Richardson struggles again
There was no happy return for Steve Richardson to the Spanish course where his career took off today.
Eleven years ago Richardson won the Girona Open at Pals – beating Colin Montgomerie and Darren Clarke amongst others – to launch a season which ended with him a Ryder Cup player and second to Seve Ballesteros on the European Order of Merit with over £500,000.
But the Hampshire player has dropped off the golfing map since then and now finds himself making his fifth successive attempt to come through the tour qualifying school.
An opening four over par 76 was hardly what he had in mind, however. It left him 11 strokes behind Scotland’s Barry Hume, who still had three holes to play.
“I’m battling, but it’s about all I’ve got now,” sighed the 36-year-old. “If I was the same player I was when I won here I wouldn’t be here now, but I just don’t hit it well when the gun goes off.
“Years of bad golf have done that to me. I started okay, but then absolutely collapsed and couldn’t hit it at all.”
One under par after eight holes, he drove into the trees and then three-putted for a bogey six on the 18th, then three-putted the first and hit such a wild drive at the 361-yard third that it clattered into trees and finished only 100 yards ahead of him.

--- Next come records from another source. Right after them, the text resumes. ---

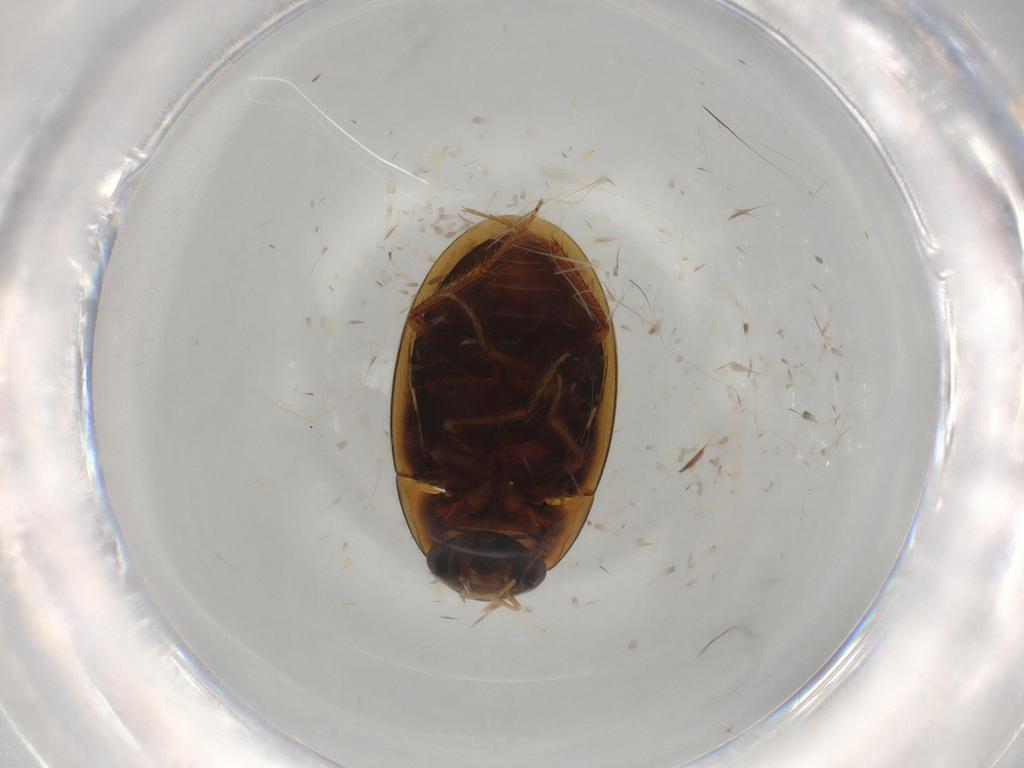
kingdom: Animalia
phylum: Arthropoda
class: Insecta
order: Coleoptera
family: Hydrophilidae
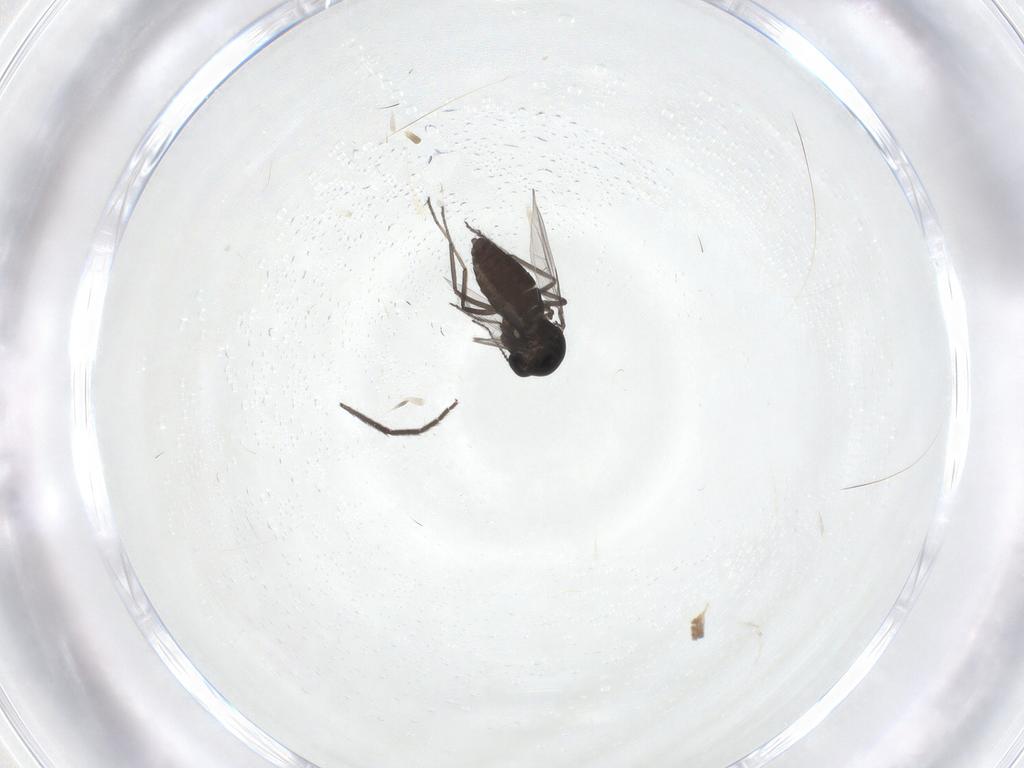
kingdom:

That cost Richardson a double bogey six and failing to get up and down from sand on the ninth meant another dropped shot.
Hume, who briefly led the British Masters as an amateur earlier this year, grabbed six birdies in a superb outward 30. He then birdied the 10th as well before five pars followed.
At Emporda, the other course being used, play began nearly two hours late because bunkers flooded by an overnight storm had to be made playable again.
The first round was not expected to be completed before dark, which created complications with the players due to switch courses tomorrow for the second of the six rounds.